[Problem statement]
Below are records that contain pictures; transcribe the text exactly and omit the pictures.

[Excerpted records]
----

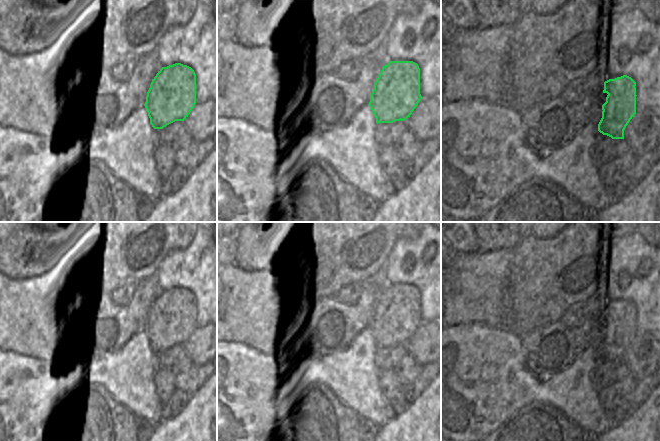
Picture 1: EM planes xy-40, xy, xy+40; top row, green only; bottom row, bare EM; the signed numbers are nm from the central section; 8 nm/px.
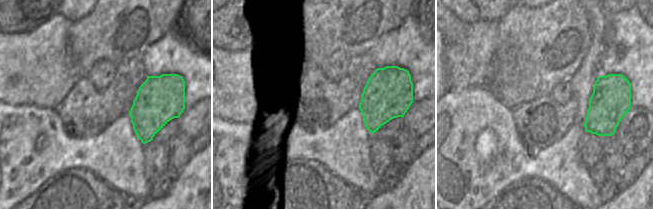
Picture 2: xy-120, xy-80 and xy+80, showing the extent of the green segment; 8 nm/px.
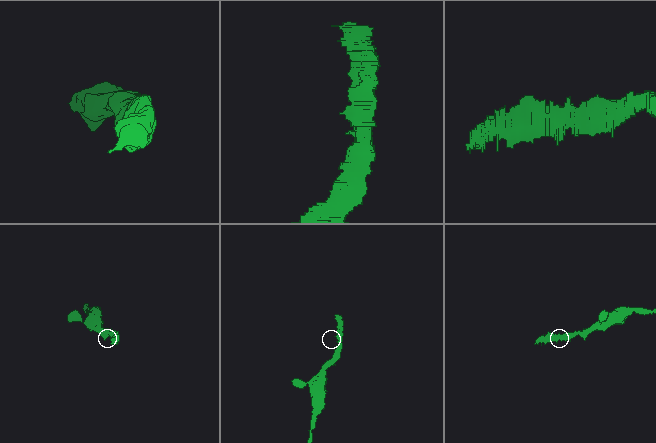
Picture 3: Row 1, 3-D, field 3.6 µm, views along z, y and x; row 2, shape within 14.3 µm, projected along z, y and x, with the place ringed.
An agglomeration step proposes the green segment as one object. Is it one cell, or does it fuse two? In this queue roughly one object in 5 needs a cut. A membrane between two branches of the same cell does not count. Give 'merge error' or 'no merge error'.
no merge error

----

[Response]
Picture 1: EM planes xy-40, xy, xy+40; top row, green only; bottom row, bare EM; the signed numbers are nm from the central section; 8 nm/px.
Picture 2: xy-120, xy-80 and xy+80, showing the extent of the green segment; 8 nm/px.
Picture 3: Row 1, 3-D, field 3.6 µm, views along z, y and x; row 2, shape within 14.3 µm, projected along z, y and x, with the place ringed.
An agglomeration step proposes the green segment as one object. Is it one cell, or does it fuse two? In this queue roughly one object in 5 needs a cut. A membrane between two branches of the same cell does not count. Give 'merge error' or 'no merge error'.
no merge error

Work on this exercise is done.